The treasurer said that the state's investments - bonds and commercial paper - in Unilever had been reduced from $143m in June to $50m, and will drop to zero by 21 September.
The decision is the most significant action taken at the state level in the US against the ice cream maker.
Since the ice cream company announced plans to stop selling its products in Israeli settlements, which many global bodies consider to be illegal under international law, it has been threatened with punitive measures in the US, with critics accusing the company of acting out of anti-Jewish sentiments.
In its announcement, Ben & Jerry's explicitly stated that it was not boycotting Israel, but only ceasing sales in Palestinian territories occupied illegally under international law, stating "the sale of ice cream in Occupied Palestinian Territory is inconsistent with our values".

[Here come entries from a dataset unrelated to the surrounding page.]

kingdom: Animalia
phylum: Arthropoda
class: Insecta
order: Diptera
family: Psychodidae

Unilever told Middle East Eye that it would not be commenting further on its business with Israel, and referred to Ben & Jerry’s original announcement on the decision.
US states threaten Ben & Jerry's
Despite its announcement and clarification, the states of Florida and Texas threatened the company with sanctions, saying that Ben & Jerry's was in violation of their anti-Boycott, Divestment and Sanctions (BDS) laws.

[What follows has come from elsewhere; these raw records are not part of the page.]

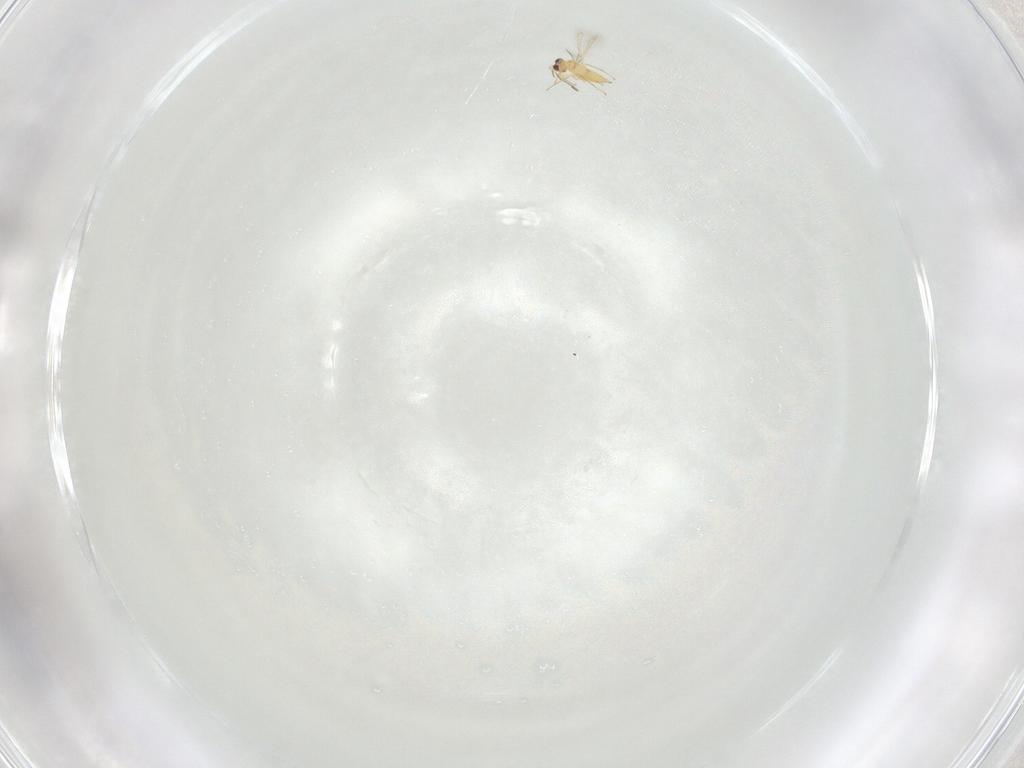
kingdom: Animalia
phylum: Arthropoda
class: Insecta
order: Hymenoptera
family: Mymaridae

The BDS campaign is a Palestinian-led, non-violent initiative that encourages individuals, nations and organisations to censure Israel's consistent violations of international law and human rights standards through various boycotts.
Illinois is also currently assessing whether to divest from Unilever. In late July, it gave the conglomerate 90 days for Ben & Jerry's to reverse its decision on Israeli settlements.

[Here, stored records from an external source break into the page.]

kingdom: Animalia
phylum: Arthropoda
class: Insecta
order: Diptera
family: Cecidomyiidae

In July, a coalition of progressive Jewish groups sent a letter to 33 governors calling on US states not to penalise Ben & Jerry's and Unilever over its decision, saying that boycotting Israeli settlements was not a form of antisemitism, but rather a way to encourage a two-state solution - a policy long supported by both Democrats and Republicans.
They also highlighted the difference between Israel and its occupied territories - a differentiation "rightly recognized and maintained in various ways by official US policy and the constitutionally-protected actions of private individuals and organizations".
Penalising companies for choosing to support a political position "does nothing but generate further attention and sympathy" for the BDS movement, the groups said.
Israel has meanwhile launched a special task force aimed at lobbying politicians and groups in the US to pressure Ben & Jerry's to walk back its decision, according to a classified Israeli foreign ministry cable seen by the US news site Axios.